Now the base class only requires type of the parameters, not the client object or member method.
We can use the functor in the following way:

typedef void (Receiver::*SFP)(int);
SFP temp = &Receiver::singleArg;
FunctorBase *f = new Functor<Receiver, SFP, int>
                   (&receiver, &temp);
(*f)(10);

The flexibility of the above code is that FunctorBase<type> is not depended on the actual functor implementation.
We can assign any functor objects at the runtime to this base class and get it executed.
So the class which needs to invoke a callback, can have FunctorBase<type>* and can invoke any callback without knowing the type of exact callee object.
Currently we only have support for member methods.
To add support for static methods or non-member methods, we just need to provide a template specialization of our functor.
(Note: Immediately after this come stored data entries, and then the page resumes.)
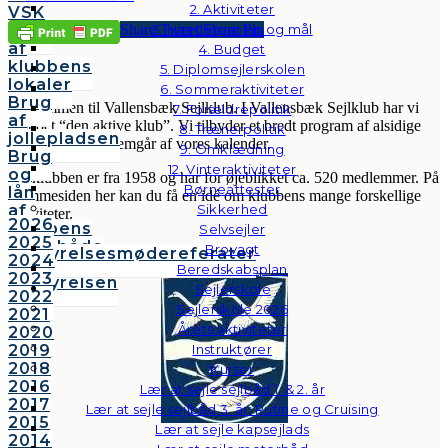
2. Aktiviteter
VSK
Share
Tweet
Share
Pin
Brug
3. Handlingsplan og mål
af
4. Budget
klubbens
VSK
5. Diplomsejlerskolen
lokaler
6. Sommeraktiviteter
Brug
Velkommen til Vallensbæk Sejlklub. I Vallensbæk Sejlklub har vi
7. Forældrepolitik
af
mottoet “den aktive klub”. Vi tilbyder et bredt program af alsidige
8. Trænerpolitik
jollepladsen
aktiviteter, som fremgår af vores kalender.
9. Omklædning
Brug
12. Vinteraktiviteter
og
Sejlklubben er fra 1958 og har for øjeblikket ca. 520 medlemmer. På
Børneattester
lån
hjemmesiden her kan du få en idé om klubbens mange forskellige
af
Sikkerhed
aktiviteter.
2026
klubbens
Selvsejler
2025
følgebåde
Brovagt
Bestyrelsesmødereferater
2024
Vedtægter
Beredskabsplan
2023
Bestyrelsen
Sejlerskole
2022
Sejlerskole 2026
2021
Årets aktiviteter
2020
2019
Instruktører
2018
Kurser
2016
Lær at sejle sejlbåd 1. & 2. år
2017
Lær at sejle sejlbåd 3. år: Rutine og Cruising
2015
Lær at sejle kapsejlads
2014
template<typename Memfunc, typename ReturnType, typename... Param>
class Functor<void*, Memfunc, ReturnType, Param...> : public FunctorBase<ReturnType, Param...>
{
public:
    Functor(Memfunc* memfunc):FunctorBase<ReturnType, Param...>(NULL, memfunc, hook)
    {        
    }
   
    
    template<typename... T>
    static ReturnType hook(CallbackData data, T... args)
    {
 Memfunc& pmemfunc = ( * ( Memfunc* ) ( data.ppMemfunc() ) );
 return ( *pmemfunc ) (args...);
    }
};

The performance of this functor implementation is almost same as std::function, as there is nothing but just a function call when the callback is invoked.